As a gentler starting point, there are a few handy "benchmark" languages.
- If your model can recognize the language of all strings where there are the same number of As and Bs in a string, then it is at least more powerful than FSM.
- If it can't, then it may be equivalent to FSM.
- Similarly, if your model can recognize the language of all strings where the are the same number of As, Bs, and Cs in a string, then it is more powerful than a CFG, or PDA.
These "benchmark languages" are really just functions in disguise --- the first is basically asking if 2 unary numbers are equal, the second is asking if 3 unary numbers are equal. They are nice and simple, and are well-known to be above or below the capabilities of particular models. I don't know simple ones for the more complex machines, so you may be on your own.

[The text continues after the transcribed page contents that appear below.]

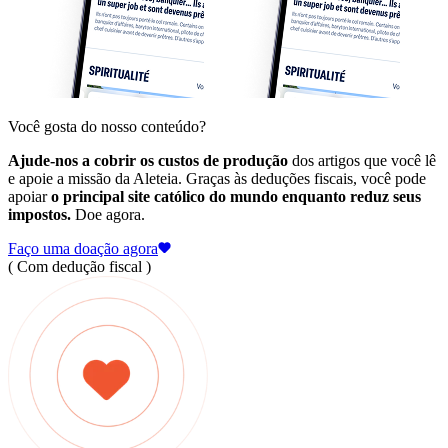
Você gosta do nosso conteúdo?
Ajude-nos a cobrir os custos de produção
dos artigos que você lê
e apoie a missão da Aleteia. Graças às deduções fiscais, você pode
apoiar
o principal site católico do mundo enquanto reduz seus
impostos.
Doe agora.
Faço uma doação agora
( Com dedução fiscal )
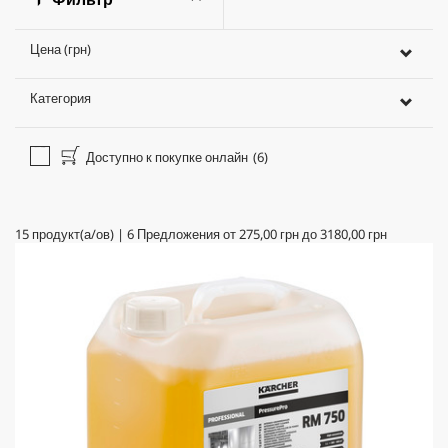
Цена (грн)
Категория
Доступно к покупке онлайн
(6)
15
продукт(а/ов)
|
6
Предложения от
275,00 грн
до
3180,00 грн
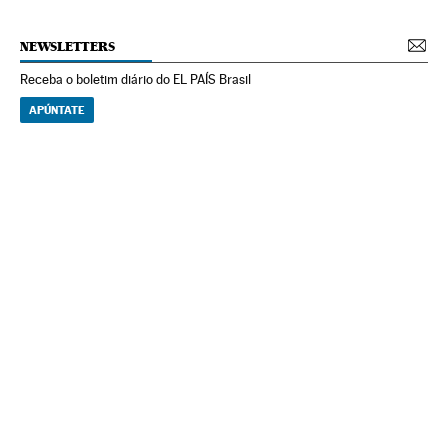
NEWSLETTERS
Receba o boletim diário do EL PAÍS Brasil
APÚNTATE
NEWSLETTERS
Boletín de América
Cada semana en tu cuenta de correo una selección de las noticias,
reportajes y análisis de los periodistas de EL PAÍS con los acontecimientos
más relevantes del continente.
Arquivo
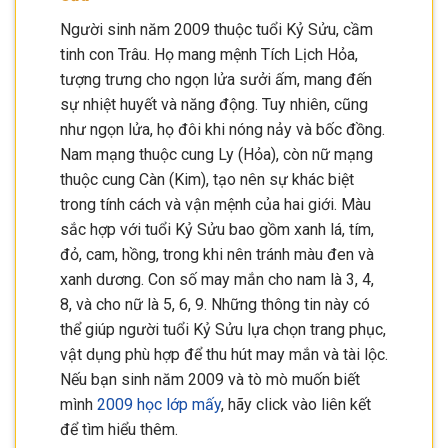
Người sinh năm 2009 thuộc tuổi Kỷ Sửu, cầm
tinh con Trâu. Họ mang mệnh Tích Lịch Hỏa,
tượng trưng cho ngọn lửa sưởi ấm, mang đến
sự nhiệt huyết và năng động. Tuy nhiên, cũng
như ngọn lửa, họ đôi khi nóng nảy và bốc đồng.
Nam mạng thuộc cung Ly (Hỏa), còn nữ mạng
thuộc cung Càn (Kim), tạo nên sự khác biệt
trong tính cách và vận mệnh của hai giới. Màu
sắc hợp với tuổi Kỷ Sửu bao gồm xanh lá, tím,
đỏ, cam, hồng, trong khi nên tránh màu đen và
xanh dương. Con số may mắn cho nam là 3, 4,
8, và cho nữ là 5, 6, 9. Những thông tin này có
thể giúp người tuổi Kỷ Sửu lựa chọn trang phục,
vật dụng phù hợp để thu hút may mắn và tài lộc.
Nếu bạn sinh năm 2009 và tò mò muốn biết
mình
2009 học lớp mấy
, hãy click vào liên kết
để tìm hiểu thêm.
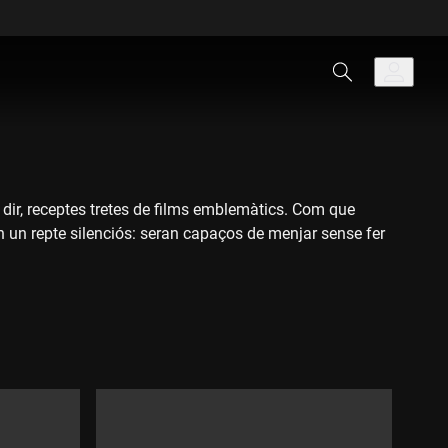
dir, receptes tretes de films emblemàtics. Com que
en un repte silenciós: seran capaços de menjar sense fer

Note that for the model "LBA", linearly bounded automata, I believe that there is no known natural language that is computable with a TM, but NOT an LBA. This statement is drawn from hazy memories, so don't take it as a formal proof. :)
Note (lastly) that the "benchmark" languages ARE NOT ESTABLISHING EQUALITY. That is to say, if your model cannot compare 2 unary numbers, that does not mean it is necessarily equivalent to a FSM, it could be even weaker. The languages would only establish what it is greater than in power, or less than in power.
On a completely (completely) different track, Sipser's book does do proofs of equivalence between regexes and FSM, as well as between PDAs and CFGs. I'm not sure how helpful that will be, as you are quite vague on what sort of model of computation you're considering, but if you're dead-set on equivalence, those may be good starting points.